Commerce over conversation
Reflecting on the Federation’s origins, Arjoon emphasised that it was not born from a single flash of inspiration. “It grew out of sustained discussions and shared conviction, with a group of businessmen, and India’s High Commissioner, Pradeep Singh Rajpurohit,” Arjoon said.
“For me, this is rooted in years of studying our economy’s vulnerabilities,” he explained. “Being overly dependent on a few narrow markets and commodities is a risk we can no longer afford.”
He accepted the presidency, he indicated, because India represents “a strategic opportunity to shift the trajectory of our national development” and because “we must be at the table as the global economic order evolves.”
Public policy alignment is also emerging. Satyakama Maharaj, Minister of Trade, Investment and Tourism, confirmed that a Partial Scope Trade Agreement with India is being pursued to reduce tariff barriers and encourage joint ventures, laying the groundwork for investment, employment and technology transfer.

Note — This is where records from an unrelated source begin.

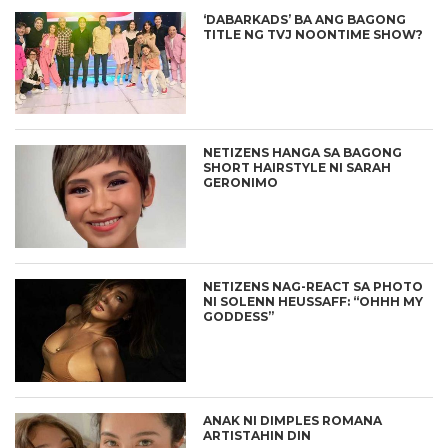
‘DABARKADS’ BA ANG BAGONG
TITLE NG TVJ NOONTIME SHOW?
NETIZENS HANGA SA BAGONG
SHORT HAIRSTYLE NI SARAH
GERONIMO
NETIZENS NAG-REACT SA PHOTO
NI SOLENN HEUSSAFF: “OHHH MY
GODDESS”
ANAK NI DIMPLES ROMANA
ARTISTAHIN DIN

Arjoon also highlighted Rajpurohit’s endorsement of deeper economic engagement. The High Commissioner has underscored the scope to elevate a longstanding partnership into a more robust commercial relationship, noting that while trade currently sits in the hundreds of millions of US dollars, engagement between economies of this scale should ultimately be measured in billions.
“The objective is to convert historical kinship into a high-performance economic engine,” Arjoon concluded. “Our job is to identify, connect, and advocate in a sustained, professional manner. Indian private capital is searching for stable, English-speaking jurisdictions. We meet those criteria.”
By building direct institutional pipelines and supporting modernised tax and customs frameworks, he added, “we can move from conversation to commerce and build bridges that transform shared history into shared prosperity.”